EXERCISES TO COMPLETE:
[1] In the Block RAM passage, at what speed must the Block RAM be clocked?
[2] Say whether each statement agrees with the Block RAM passage, answering yes or no and quoting the words that decide it: (a) Block RAM can be accessed on both the rising and the falling clock edge. (b) The 1 MHz CPU clock is produced by skipping every second pulse. (c) The VIC-II generates c64_clk.
[3] Copy from the Block RAM passage the part starting at "This memory model" and ending at "but not both!".

QUOTED PASSAGE:

This memory model just described will not work for Block RAM on an FPGA. With Block RAM you can either access the RAM on the rising clock edge or the falling clock edge, but not both!

Luckily Block do allow simultaneous access via dual port mode. In dual port mode you can connect both the 6502 and VIC-II to separate port of the Block RAM, allowing them to access the Block RAM simultaneously.

We will need to clock our Block RAM at a speed of 2Mhz to cater for maximum read speed when the VIC-II steals cycles.

To make our CPU clock at 1Mhz while still been able to access the 2MHZ clocked memory, we should clock the CPU with the following clock signal:


The cpu clock is shown at the bottom, with the memory clock is shown for reference at the top. So, in other words, the 1 Mhz signal is achieved by skipping every second pulse.

Instantiating a VIC-II instance

Let us start off creating an VIC-II instance within our C64 core and see which ports we can wire up:

...
wire mem_clk;
wire c64_reset;
wire c64_clk;
...
    cpu mycpu ( c64_clk, c64_reset, addr, combined_d_out, ram_in, WE, 1'b0, 1'b0, 1'b1 );
...
vicii vic_inst(
  .addr(),
  .data(),
  .reset(rst),
  .clk(clk_in),
  .clk_out(mem_clk),
  .c64_reset(c64_reset),
  .clk_out_1_mhz(c64_clk),  
  .first_pixel(),
  .frame_sync(),
  .blank_signal(),
  .out_rgb()
  );
...

mem_clk is the new 2MHZ clock that will drive our block RAM.

c64_clk is the 1Mhz signal generated by the VIC-II.

You will notice that a new port is added to the vicii called c64_reset.

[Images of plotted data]
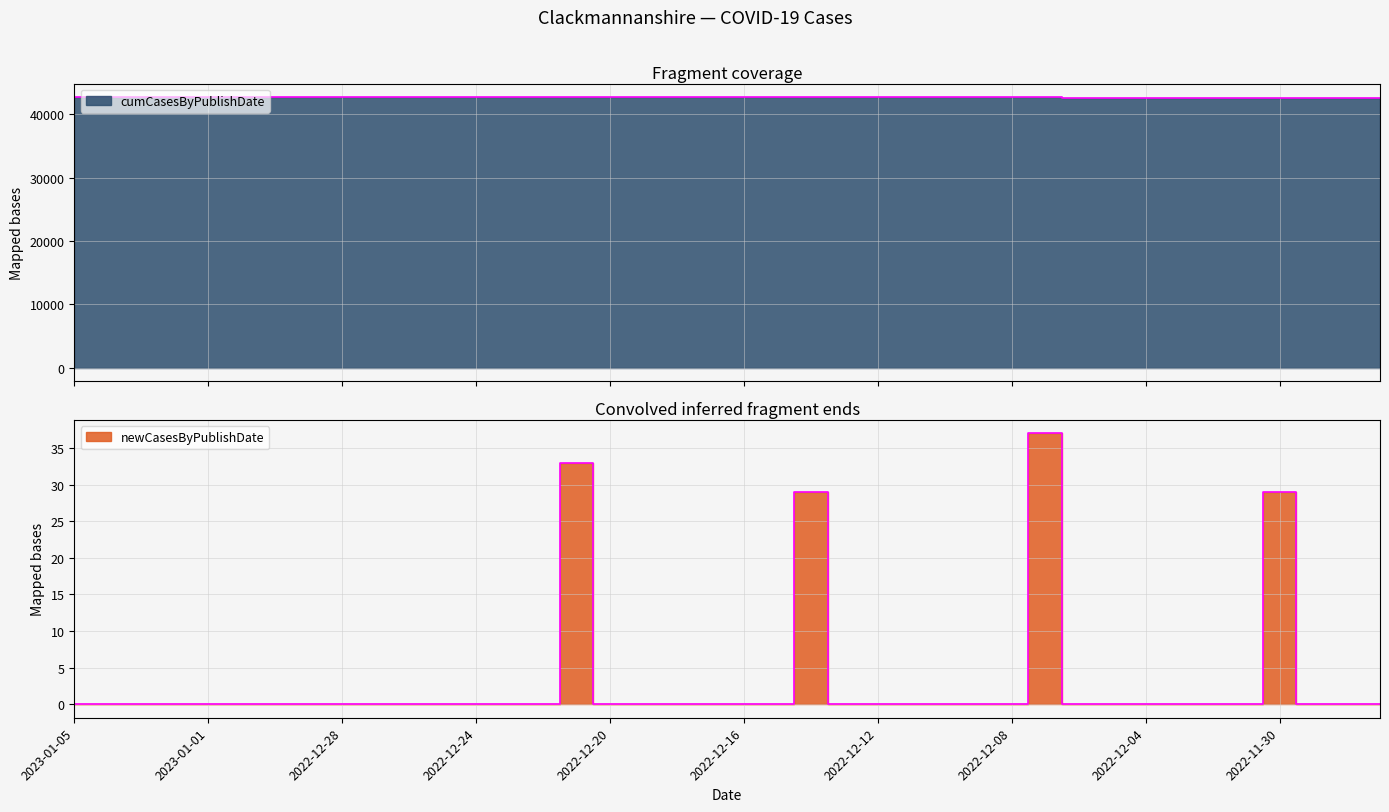

True or false: newCasesByPublishDate and cumCasesByPublishDate cross at least once.

False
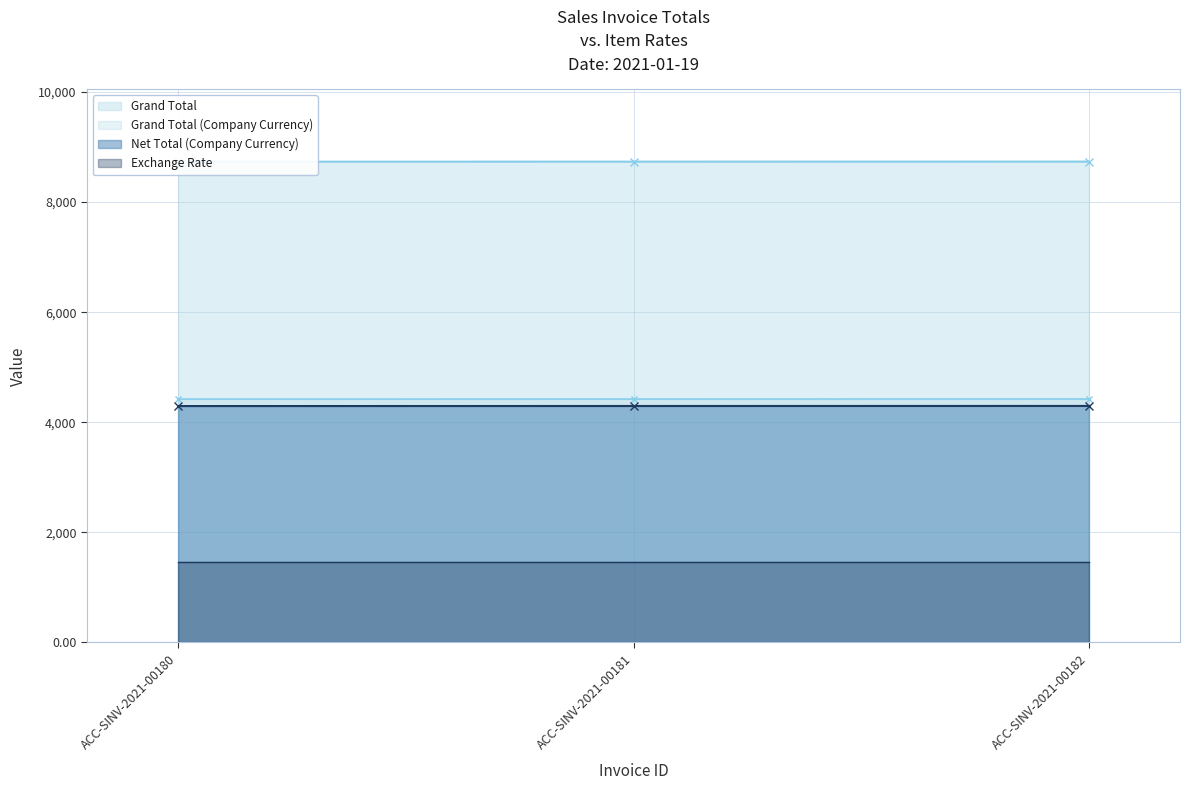

At which category is the sum across all series the highest?

ACC-SINV-2021-00182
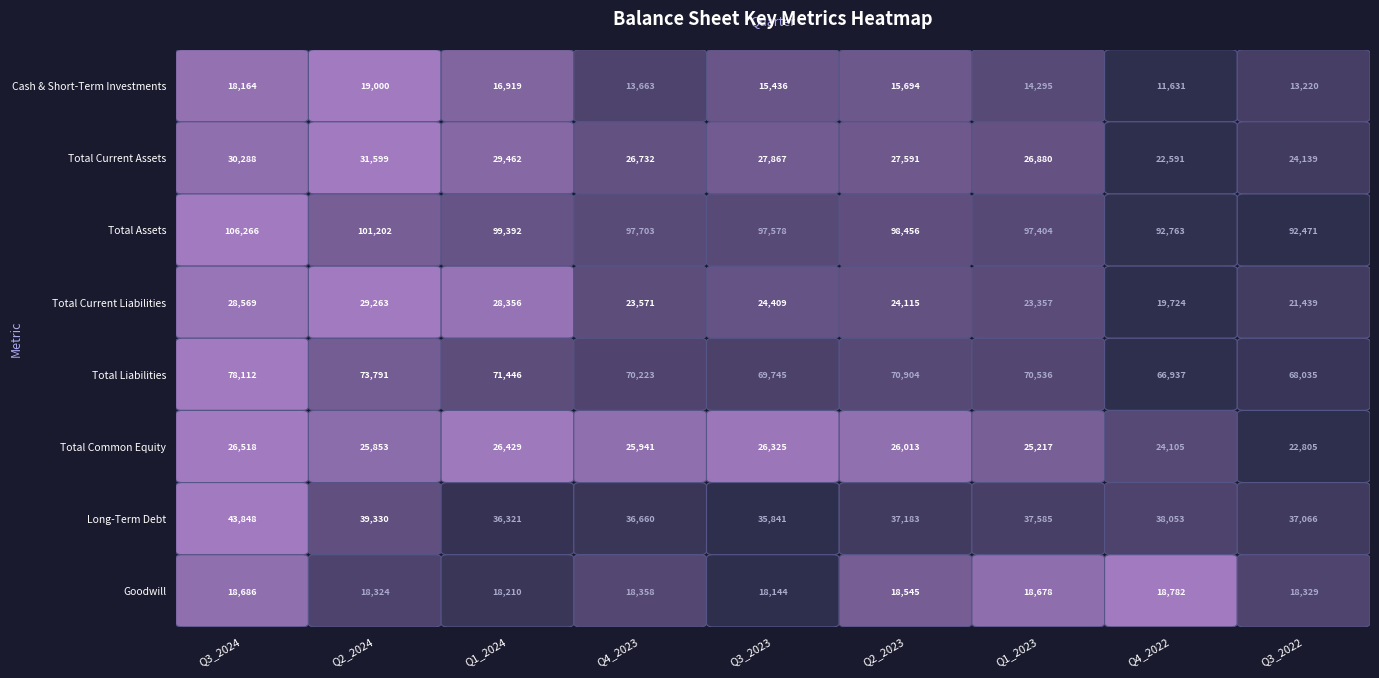

Which label corresponds to the largest value in the chart?

Q3_2024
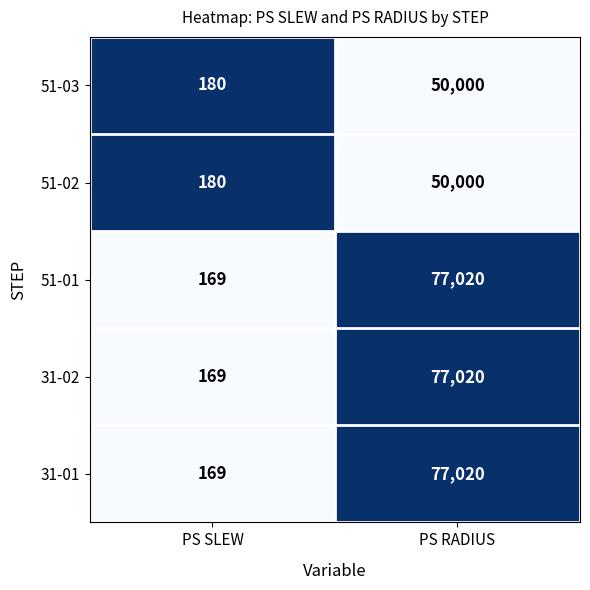

At which category is the sum across all series the highest?

PS RADIUS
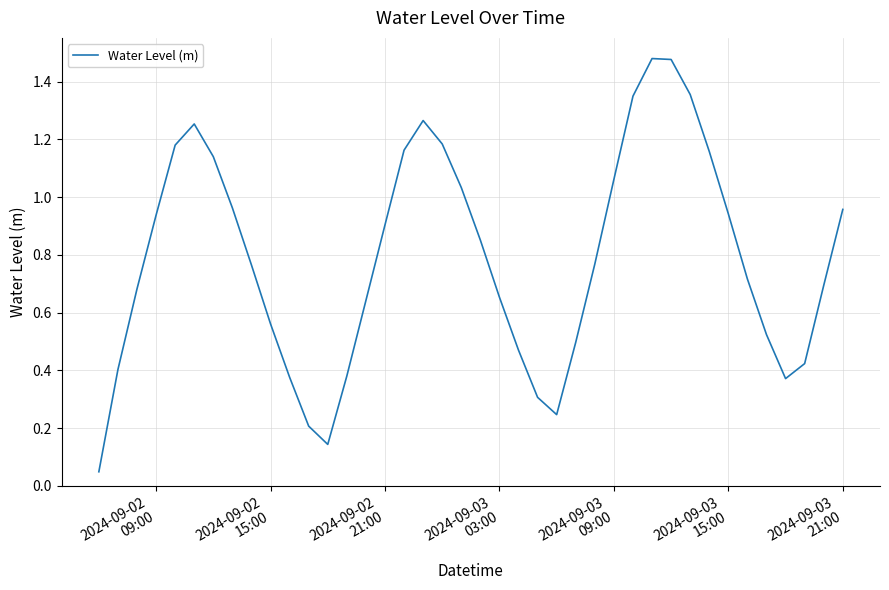

Does the chart display data point markers on the line(s)?

No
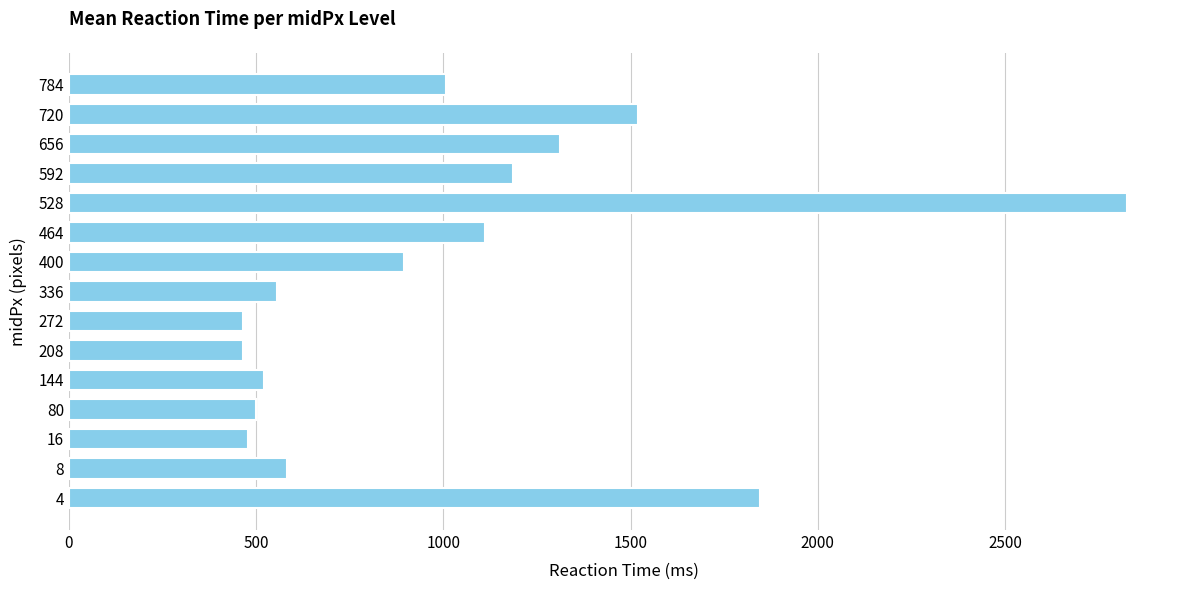

What is the change in value from 336 to 528?

+2271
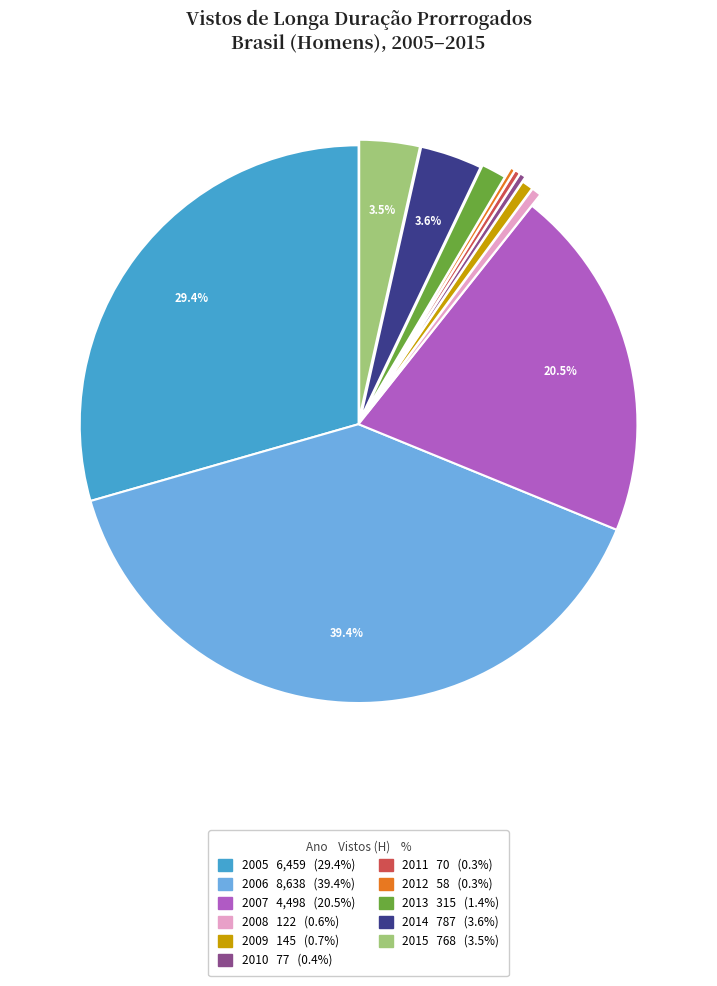

What is the ratio of the value at 2008 to the value at 2010?

1.6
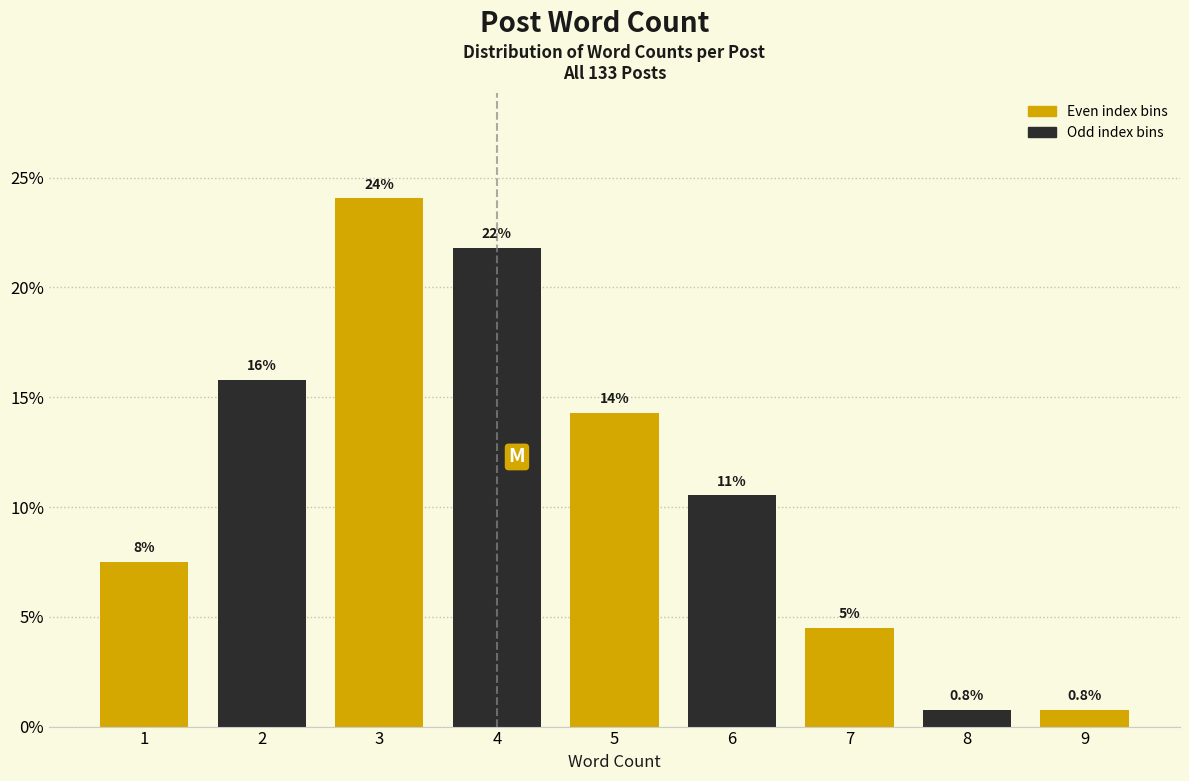

How many bars are there in total?

9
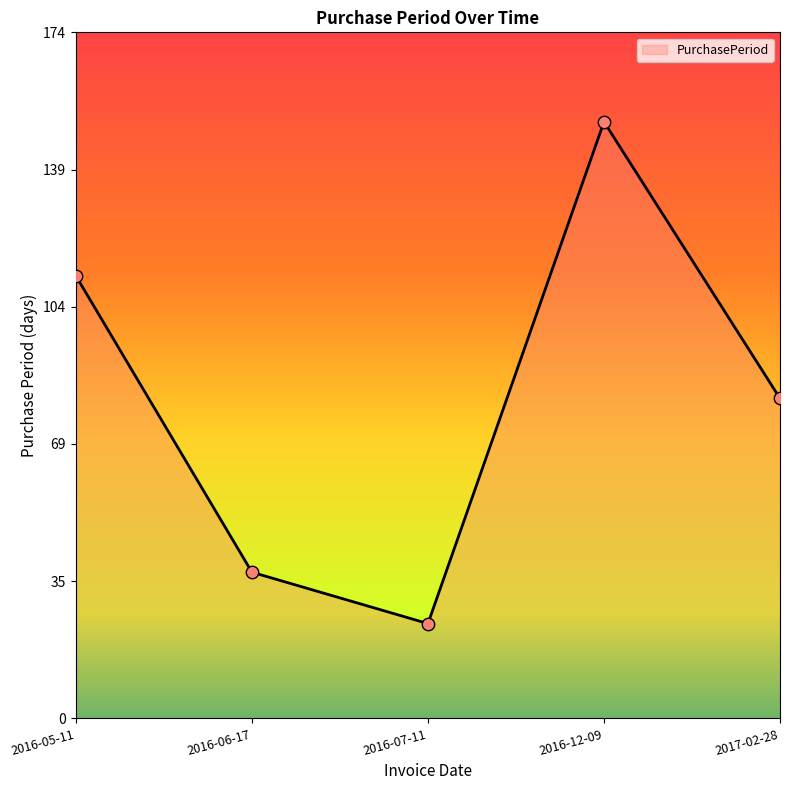

Which has a higher value, 2017-02-28 or 2016-12-09?

2016-12-09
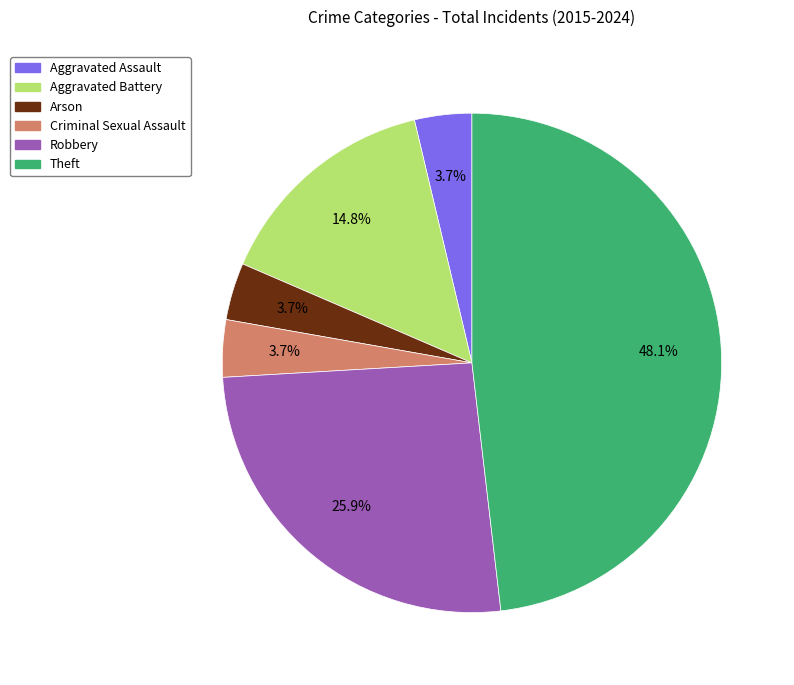

To the nearest percent, what percentage of the pie is Criminal Sexual Assault?

4%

SOLUTIONS BY TASK:
[1] At 2 MHz.

[2]
(a) No: "you can either access the RAM on the rising clock edge or the falling clock edge, but not both!"
(b) Yes: "the 1 Mhz signal is achieved by skipping every second pulse."
(c) Yes: "c64_clk is the 1Mhz signal generated by the VIC-II."

[3]
This memory model just described will not work for Block RAM on an FPGA. With Block RAM you can either access the RAM on the rising clock edge or the falling clock edge, but not both!